Day: 27 November 2014

The Journeys 3 – Windy Ariestanty dkk

Posted on Updated on

Membaca buku The Journeys sejak pertama kali terbit memang tidak membosankan. Bagaimana bisa?kita sebagai pembaca diceritakan keasyikannya berjalan-jalan ke tempat yang diinginkan apalagi bila itu merupakan pengalaman pertama penulis datang ke tempat yang dituju. Belum lagi beragamnya penulis yang menyumbangkan ceritanya ke dalam buku ini semakin berwarna,karena masing-masing diceritakan dengan gaya penulisan berbeda. Dari hal yang serius,hal-hal yang dikhawatirkan sampai gaya tulisan yang santai mengundang senyum.

The Journeys 3

 

Ada beberapa cerita yang teringat dikepala,antara lain.

Antara Singapura dan Mama. Penulis bercerita kegokilannya dan ke’katro’annya saat pertama kali menginjakkan kaki di Singapura. Tepatnya di Universal Studio atas sebuah undangan. Ia dibuat malu sendiri tapi tetap pede :))
Lalu penulis mampir berkunjung ke Batam ke tempat sang mama. Dari sini ia mendapatkan sebuah energi baru. Pencerahan agar ia tidak larut terus dalam kemalasan.

 

Valiant Ke Vatikan. Penulis yang satu ini tak ketinggalan menyemarakkan cerita. Saya suka dengan gaya tulisannya yang kadang melantur tapi membuat senyum-senyum sendiri 🙂 . Penulis kali ini mengunjungi Vatikan,ia merasa terkagum-kagum dengan segala bentuk bangunan dan interior dalam gereja. Bahkan setelah kejadian masa silam yang pernah dialaminya ,penulis turut hanyut dalam doa dan melantunkan permohonannya sendiri.

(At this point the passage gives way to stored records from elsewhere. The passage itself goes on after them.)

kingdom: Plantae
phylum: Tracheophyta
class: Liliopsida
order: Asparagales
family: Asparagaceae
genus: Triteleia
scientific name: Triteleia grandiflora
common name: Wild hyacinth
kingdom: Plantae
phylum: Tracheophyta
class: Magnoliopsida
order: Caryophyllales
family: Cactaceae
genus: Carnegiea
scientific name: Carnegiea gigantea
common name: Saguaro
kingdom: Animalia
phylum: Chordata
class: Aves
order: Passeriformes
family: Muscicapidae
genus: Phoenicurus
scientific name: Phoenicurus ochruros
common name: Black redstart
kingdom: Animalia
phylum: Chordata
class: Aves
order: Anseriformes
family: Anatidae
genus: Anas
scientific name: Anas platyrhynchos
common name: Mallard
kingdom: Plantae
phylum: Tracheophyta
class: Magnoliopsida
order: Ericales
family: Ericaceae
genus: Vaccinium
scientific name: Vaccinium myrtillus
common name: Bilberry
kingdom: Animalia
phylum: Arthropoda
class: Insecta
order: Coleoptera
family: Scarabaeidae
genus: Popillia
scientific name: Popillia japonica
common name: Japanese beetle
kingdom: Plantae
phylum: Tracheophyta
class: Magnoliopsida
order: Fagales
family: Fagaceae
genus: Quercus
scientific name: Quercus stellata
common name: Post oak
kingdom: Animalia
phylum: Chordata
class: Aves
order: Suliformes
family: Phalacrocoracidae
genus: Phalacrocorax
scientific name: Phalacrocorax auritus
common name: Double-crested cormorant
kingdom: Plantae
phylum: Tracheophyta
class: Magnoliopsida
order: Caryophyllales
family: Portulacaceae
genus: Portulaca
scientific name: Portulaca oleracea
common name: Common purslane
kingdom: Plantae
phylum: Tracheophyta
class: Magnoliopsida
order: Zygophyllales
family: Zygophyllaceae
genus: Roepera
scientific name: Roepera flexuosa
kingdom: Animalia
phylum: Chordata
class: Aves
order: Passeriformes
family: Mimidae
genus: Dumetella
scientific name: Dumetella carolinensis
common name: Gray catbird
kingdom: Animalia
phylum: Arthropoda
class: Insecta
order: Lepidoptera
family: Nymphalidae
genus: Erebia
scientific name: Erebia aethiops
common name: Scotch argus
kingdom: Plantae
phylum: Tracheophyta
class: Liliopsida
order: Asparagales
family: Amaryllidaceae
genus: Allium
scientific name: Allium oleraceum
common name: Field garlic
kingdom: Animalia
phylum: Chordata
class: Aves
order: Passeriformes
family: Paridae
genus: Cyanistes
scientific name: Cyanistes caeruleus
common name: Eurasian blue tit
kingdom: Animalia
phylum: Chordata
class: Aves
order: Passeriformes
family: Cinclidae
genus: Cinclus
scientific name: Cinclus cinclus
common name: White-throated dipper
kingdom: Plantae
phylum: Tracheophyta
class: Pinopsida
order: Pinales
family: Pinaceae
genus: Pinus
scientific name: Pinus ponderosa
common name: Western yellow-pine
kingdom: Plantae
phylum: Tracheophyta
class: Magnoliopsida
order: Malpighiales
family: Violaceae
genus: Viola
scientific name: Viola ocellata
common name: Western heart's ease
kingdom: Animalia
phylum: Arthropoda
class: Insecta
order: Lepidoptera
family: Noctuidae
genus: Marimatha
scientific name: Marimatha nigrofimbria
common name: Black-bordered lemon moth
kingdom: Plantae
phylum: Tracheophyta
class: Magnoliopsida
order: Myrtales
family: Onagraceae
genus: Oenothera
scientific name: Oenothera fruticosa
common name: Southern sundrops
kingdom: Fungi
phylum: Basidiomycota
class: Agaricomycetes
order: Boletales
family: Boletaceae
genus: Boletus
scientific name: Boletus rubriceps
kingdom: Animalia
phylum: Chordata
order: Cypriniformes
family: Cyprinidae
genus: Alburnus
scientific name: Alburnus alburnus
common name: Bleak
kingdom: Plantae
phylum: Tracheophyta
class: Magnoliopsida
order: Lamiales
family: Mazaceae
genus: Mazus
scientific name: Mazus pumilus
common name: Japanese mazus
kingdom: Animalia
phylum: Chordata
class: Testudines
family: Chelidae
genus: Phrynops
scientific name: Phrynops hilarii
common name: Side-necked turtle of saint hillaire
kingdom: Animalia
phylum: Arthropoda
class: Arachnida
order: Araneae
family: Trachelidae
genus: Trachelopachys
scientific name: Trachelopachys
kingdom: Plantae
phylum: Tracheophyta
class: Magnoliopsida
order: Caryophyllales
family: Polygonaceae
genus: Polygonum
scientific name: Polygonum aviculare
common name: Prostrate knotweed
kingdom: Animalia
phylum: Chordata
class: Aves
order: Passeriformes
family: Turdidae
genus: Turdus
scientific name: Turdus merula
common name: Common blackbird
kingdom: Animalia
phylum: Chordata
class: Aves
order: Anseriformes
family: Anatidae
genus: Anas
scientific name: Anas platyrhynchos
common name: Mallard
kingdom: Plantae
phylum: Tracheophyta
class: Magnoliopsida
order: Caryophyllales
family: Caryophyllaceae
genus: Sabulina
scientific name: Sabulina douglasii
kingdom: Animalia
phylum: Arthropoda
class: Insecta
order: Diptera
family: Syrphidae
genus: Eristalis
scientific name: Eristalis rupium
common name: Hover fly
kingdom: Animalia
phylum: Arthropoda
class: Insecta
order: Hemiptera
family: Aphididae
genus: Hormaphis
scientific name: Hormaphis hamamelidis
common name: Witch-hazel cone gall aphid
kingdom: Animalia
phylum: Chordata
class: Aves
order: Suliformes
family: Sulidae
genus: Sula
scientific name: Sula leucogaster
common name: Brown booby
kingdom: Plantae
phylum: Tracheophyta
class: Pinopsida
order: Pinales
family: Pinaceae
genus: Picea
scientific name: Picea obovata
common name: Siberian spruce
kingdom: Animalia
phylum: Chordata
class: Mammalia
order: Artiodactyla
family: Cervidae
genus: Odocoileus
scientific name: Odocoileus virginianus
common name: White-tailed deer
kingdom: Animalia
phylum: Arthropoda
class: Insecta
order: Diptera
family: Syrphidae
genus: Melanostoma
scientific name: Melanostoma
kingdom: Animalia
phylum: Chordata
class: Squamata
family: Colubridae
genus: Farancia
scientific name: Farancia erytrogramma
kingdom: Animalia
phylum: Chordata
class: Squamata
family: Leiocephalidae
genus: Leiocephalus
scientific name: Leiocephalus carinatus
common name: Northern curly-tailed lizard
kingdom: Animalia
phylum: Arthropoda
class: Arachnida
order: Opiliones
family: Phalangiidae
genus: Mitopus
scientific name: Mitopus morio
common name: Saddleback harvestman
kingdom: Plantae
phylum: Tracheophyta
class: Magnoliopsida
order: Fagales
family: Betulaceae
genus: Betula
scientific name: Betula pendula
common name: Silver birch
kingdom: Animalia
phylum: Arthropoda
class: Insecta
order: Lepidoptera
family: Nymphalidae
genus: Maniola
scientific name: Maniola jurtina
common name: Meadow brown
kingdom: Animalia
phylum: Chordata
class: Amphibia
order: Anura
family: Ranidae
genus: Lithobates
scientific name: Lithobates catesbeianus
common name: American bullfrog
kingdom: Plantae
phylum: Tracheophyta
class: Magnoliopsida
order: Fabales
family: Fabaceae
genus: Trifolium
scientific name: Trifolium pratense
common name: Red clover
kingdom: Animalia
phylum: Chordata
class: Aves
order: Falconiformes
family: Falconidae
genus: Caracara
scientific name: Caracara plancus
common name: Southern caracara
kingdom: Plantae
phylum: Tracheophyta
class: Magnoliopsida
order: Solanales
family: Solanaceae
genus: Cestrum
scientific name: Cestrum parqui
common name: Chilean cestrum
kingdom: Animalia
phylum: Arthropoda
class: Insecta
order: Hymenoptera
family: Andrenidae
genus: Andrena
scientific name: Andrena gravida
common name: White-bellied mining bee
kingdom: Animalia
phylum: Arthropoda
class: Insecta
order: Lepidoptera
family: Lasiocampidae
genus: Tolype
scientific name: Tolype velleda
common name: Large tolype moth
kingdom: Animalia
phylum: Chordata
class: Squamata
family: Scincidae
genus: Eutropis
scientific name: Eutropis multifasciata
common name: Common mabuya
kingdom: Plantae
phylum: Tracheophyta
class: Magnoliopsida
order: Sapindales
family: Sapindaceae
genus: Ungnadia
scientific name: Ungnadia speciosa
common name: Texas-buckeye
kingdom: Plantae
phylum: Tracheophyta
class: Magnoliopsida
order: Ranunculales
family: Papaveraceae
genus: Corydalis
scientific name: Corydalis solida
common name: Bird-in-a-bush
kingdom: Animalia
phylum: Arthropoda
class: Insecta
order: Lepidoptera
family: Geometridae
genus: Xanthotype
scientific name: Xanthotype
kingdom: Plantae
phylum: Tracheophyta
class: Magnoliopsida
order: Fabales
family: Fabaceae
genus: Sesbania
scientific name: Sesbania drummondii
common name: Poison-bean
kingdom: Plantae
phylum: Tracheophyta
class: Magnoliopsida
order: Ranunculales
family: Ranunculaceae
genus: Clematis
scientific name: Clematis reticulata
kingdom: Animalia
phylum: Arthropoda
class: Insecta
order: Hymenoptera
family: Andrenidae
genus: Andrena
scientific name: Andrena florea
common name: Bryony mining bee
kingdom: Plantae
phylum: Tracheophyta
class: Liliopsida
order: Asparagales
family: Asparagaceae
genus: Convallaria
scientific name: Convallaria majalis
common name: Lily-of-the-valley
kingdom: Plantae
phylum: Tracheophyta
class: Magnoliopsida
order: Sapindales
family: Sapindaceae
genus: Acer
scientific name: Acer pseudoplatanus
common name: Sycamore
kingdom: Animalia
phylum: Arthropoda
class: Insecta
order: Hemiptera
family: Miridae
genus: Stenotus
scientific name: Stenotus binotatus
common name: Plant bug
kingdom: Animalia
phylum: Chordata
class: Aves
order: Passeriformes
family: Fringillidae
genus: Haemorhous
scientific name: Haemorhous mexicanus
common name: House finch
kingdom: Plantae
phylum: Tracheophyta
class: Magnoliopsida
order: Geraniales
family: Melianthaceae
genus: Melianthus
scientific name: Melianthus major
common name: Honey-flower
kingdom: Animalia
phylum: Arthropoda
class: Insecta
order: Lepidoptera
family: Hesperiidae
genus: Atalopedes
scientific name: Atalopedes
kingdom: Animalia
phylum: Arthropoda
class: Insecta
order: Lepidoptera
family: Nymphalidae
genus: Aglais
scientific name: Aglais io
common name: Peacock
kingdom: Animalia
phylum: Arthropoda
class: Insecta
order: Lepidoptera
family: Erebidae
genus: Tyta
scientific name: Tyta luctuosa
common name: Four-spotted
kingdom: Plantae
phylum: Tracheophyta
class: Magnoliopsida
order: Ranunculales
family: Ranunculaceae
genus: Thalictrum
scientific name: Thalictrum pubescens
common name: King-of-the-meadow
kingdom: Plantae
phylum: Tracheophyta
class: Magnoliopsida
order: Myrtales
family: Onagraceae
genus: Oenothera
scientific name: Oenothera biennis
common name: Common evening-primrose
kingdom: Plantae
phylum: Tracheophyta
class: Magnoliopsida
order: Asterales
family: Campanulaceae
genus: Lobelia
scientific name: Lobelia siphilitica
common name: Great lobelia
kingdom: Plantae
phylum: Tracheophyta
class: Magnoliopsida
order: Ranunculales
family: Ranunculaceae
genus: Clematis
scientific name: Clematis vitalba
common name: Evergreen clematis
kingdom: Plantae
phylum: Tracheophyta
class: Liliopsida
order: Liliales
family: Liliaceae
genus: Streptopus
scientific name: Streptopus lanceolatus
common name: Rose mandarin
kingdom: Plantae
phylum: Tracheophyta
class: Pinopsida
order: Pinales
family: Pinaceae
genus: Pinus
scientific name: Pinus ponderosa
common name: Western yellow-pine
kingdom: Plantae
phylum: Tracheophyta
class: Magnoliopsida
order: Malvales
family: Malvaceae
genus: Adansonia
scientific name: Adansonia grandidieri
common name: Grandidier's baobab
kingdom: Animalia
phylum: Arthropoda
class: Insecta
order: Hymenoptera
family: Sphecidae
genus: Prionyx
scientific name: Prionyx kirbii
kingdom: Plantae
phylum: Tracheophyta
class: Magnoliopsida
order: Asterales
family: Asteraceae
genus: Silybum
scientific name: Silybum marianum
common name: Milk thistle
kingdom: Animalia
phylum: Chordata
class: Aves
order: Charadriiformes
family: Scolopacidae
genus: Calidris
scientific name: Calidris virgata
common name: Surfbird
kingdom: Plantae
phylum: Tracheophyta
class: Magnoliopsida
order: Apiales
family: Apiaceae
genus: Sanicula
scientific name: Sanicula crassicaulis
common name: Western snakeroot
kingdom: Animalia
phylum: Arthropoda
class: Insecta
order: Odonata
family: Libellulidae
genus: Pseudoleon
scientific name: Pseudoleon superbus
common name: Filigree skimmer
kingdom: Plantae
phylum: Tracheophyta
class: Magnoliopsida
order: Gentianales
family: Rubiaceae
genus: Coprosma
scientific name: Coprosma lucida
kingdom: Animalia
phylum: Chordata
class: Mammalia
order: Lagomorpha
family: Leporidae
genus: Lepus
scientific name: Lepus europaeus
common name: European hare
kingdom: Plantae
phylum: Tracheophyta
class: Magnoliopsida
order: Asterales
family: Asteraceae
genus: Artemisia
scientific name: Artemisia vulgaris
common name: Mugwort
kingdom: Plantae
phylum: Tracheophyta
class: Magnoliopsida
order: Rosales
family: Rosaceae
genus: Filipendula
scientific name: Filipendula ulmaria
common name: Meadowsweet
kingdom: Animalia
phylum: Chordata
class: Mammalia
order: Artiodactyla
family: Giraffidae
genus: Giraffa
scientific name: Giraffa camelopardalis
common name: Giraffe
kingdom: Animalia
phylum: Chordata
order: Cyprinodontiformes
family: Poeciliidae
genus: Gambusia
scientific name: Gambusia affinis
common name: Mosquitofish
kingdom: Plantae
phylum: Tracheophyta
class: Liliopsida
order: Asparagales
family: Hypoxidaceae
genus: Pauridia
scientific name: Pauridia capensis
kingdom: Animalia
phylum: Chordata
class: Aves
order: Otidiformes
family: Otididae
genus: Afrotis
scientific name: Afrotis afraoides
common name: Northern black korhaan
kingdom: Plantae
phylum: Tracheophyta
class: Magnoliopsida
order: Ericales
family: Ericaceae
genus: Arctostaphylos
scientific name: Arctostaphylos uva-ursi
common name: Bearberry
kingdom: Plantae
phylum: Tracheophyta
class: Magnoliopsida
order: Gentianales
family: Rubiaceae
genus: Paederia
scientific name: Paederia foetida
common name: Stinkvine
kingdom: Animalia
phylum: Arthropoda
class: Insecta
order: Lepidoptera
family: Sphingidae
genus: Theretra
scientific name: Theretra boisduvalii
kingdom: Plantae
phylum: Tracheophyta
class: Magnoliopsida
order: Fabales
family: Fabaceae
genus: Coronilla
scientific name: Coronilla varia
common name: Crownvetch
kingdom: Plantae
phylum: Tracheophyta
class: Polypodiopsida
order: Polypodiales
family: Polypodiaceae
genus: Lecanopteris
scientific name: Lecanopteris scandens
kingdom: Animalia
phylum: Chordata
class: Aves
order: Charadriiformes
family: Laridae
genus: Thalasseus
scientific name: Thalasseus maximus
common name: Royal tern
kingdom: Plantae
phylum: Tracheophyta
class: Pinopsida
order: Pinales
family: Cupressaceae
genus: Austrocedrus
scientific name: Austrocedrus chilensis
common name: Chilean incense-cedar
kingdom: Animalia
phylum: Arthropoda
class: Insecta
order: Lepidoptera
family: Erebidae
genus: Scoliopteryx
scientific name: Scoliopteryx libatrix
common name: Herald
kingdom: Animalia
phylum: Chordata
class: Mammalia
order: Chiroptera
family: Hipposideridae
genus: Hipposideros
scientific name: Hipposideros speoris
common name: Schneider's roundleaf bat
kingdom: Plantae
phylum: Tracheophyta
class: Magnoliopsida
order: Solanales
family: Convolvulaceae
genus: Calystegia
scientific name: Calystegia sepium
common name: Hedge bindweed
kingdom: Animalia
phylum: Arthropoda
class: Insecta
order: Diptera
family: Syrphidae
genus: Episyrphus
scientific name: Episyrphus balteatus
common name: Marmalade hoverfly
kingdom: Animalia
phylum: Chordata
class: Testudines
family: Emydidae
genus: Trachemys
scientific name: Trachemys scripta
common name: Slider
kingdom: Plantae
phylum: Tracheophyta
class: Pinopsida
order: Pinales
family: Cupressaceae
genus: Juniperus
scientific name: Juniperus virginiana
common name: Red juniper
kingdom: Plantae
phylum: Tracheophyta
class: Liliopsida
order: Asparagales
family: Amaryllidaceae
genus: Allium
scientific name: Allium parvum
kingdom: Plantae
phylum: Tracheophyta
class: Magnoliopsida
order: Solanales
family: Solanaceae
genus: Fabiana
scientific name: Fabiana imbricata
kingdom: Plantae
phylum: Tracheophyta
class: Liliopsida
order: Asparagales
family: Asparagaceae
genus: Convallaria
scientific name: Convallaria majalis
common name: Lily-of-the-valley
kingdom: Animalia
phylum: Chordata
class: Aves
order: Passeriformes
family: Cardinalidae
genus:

Aku ternyata begitu merindukan kebersamaan atas nama manusia,tanpa kecurigaan,persangkaan atau letup amarah. Cukup atas nama manusia saja,bila ternyata embel-embel identitas lainnya hanya membuat kita meniadakan cinta. Terimakasih Tuhan telah menciptakan luas bumi dengan segala keberagamannya. (The Journeys 3-Vabyo hal. 199)

Pulang Ke Pelukan Mama. Disini penulis menceritakan perjalanannya yang ingin membuat kejutan kepada mamanya yang tinggal di Singapura. Tapi karena penulis memiliki ‘bakat’ nyasar dan gaya tulisannya yang agak lucu membuat cerita yang sederhana dari berkunjung ke orang yang selama ini lama tak dijumpainya dan mengalami pemalakan oleh encim-encim :D. Tapi sesudahnya setelah bertemu sang mama,sebaliknya mereka saling bertukar cerita dan penulis kembali menertawakan kebodohannya selama di Singapura.

 

Dan semua orang memang benar. Tak ada pelukan yang sehangat pelukan mama. Tak ada pelukan yang seakrab pelukan mama. (The Journeys 3-Alexander Thian hal. 227)

Mari Mabuk Di Laut. Bagaimana caranya?mabuk disini diartikan penulis mengagumi dan menyayangi segala bentuk makhluk dan jenis biota lautnya tanpa harus memaksa memiliki dan merusaknya.
Penulis yang pandai menyelam ini juga cerdas dalam menuturkan isi laut yang pernah ia jumpai. Diceritakan dengan serius dan berwawasan.

Jika laut lestari,seperti apa adanya,kita bisa mabuk tanpa perlu menenggak alkohol. (The Journeys 3-Farid Gaban hal 257)

Kisah lainnya pun menginspirasi dan memberikan informasi yang sebelumnya kita tidak tahu. Misalnya asal muasal nama Wakatobi (Timur Nusantara:Perjalanan Pulang Ke Rumah),bahwa kebebasan (Berumahkan Kebebasan) itu bisa ditemukan dimanapun bahkan rumah yang selama ini tempat kita bernaung (Don’t You Miss Home,Though?) Akan selalu kita temukan dalam sebuah perjalanan apalagi bila dilakukan bersama dengan orang tersayang.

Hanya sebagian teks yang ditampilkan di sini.